"But it's such a way off," objected Miss Baker. "We'd better have tea first. The light will be better afterwards, too."

Miss Abigail settled the question for the moment. She emerged from the living tent, a stout, ungainly body, grey-haired, middle-aged, browned by exposure and innumerable hot weathers. But there was character in the blunt, homely features, courage in the small light eyes; a woman to be trusted and esteemed in spite of her unfortunate appearance. Philip liked her instinctively. She reminded him of a cottage loaf, rather overbaked, all knobs and crusty protuberances, spreading and wholesome.

Miss Baker introduced them with a proprietary air that included them both, and they entered the tent where tea was laid carelessly on an unsteady camp table. The spout of the teapot was broken, the plates were all chips and cracks, there was a pat of Danish butter, goat's milk, some slabs of thick toast, and a tin of jam roughly opened with some blunt implement.

He glanced at Miss Baker, saw her nose wrinkle ever so slightly, as though in suppressed distaste. Was she contrasting the spectacle with afternoon tea in "the sort of palace" in London, and "the place in the country"?

Nevertheless, it was a cheerful little meal. They laughed and talked. Flint described to Miss Abigail the scene he had witnessed the previous evening when the "famine wallahs" had refused to be photographed. He explained the reason to Miss Baker, who said it was, of course, the fault of the Government that such silly ideas should still be general. The people should have been educated out of them by this time.

"What about the freedom of the individual?" he inquired. "Why should they be photographed if they dislike it, for whatever reason?"
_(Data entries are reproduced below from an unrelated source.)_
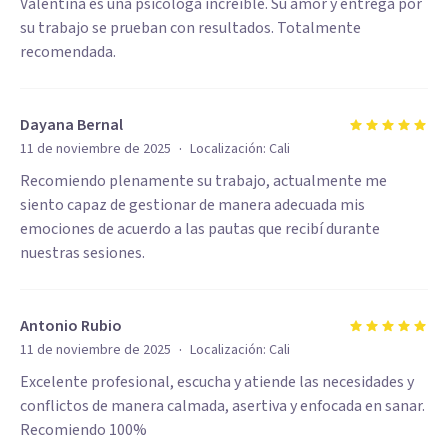
Valentina es una psicóloga increíble. Su amor y entrega por
su trabajo se prueban con resultados. Totalmente
recomendada.
Dayana Bernal
·
11 de noviembre de 2025
Localización:
Cali
Recomiendo plenamente su trabajo, actualmente me
siento capaz de gestionar de manera adecuada mis
emociones de acuerdo a las pautas que recibí durante
nuestras sesiones.
Antonio Rubio
·
11 de noviembre de 2025
Localización:
Cali
Excelente profesional, escucha y atiende las necesidades y
conflictos de manera calmada, asertiva y enfocada en sanar.
Recomiendo 100%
"That's a smack at me, I suppose," said Miss Baker huffily.

"Not a very hard smack, any way." He looked at her with a friendly smile, and, mollified, she smiled back at him. It turned out that Miss Abigail knew the Beards at Rassih, though she had seen nothing of them for years. She asked many questions about them and their work, few of which Flint was able to answer, indeed he could hardly remember what the Beards were like. They talked "shop," discussed the works, and the shelters, and the hospital, agreed how lucky it was that the well in the village was holding out satisfactorily so far; Miss Abigail was certain she had seen a small cloud in the distance that morning, and was confident that if they all prayed hard enough rain would fall within a reasonable time. Flint said politely that he hoped so indeed; Miss Baker tried not to look scornful.

Between them they emptied the teapot and finished the toast; and Miss Baker observed that if Mr. Flint insisted on being photographed under the peepul tree they had better be up and doing. Miss Abigail was persuaded to accompany them, though she openly grudged the time, and they plodded through the dust of the rough road that led past the camp, and the great tree, on to the village beyond.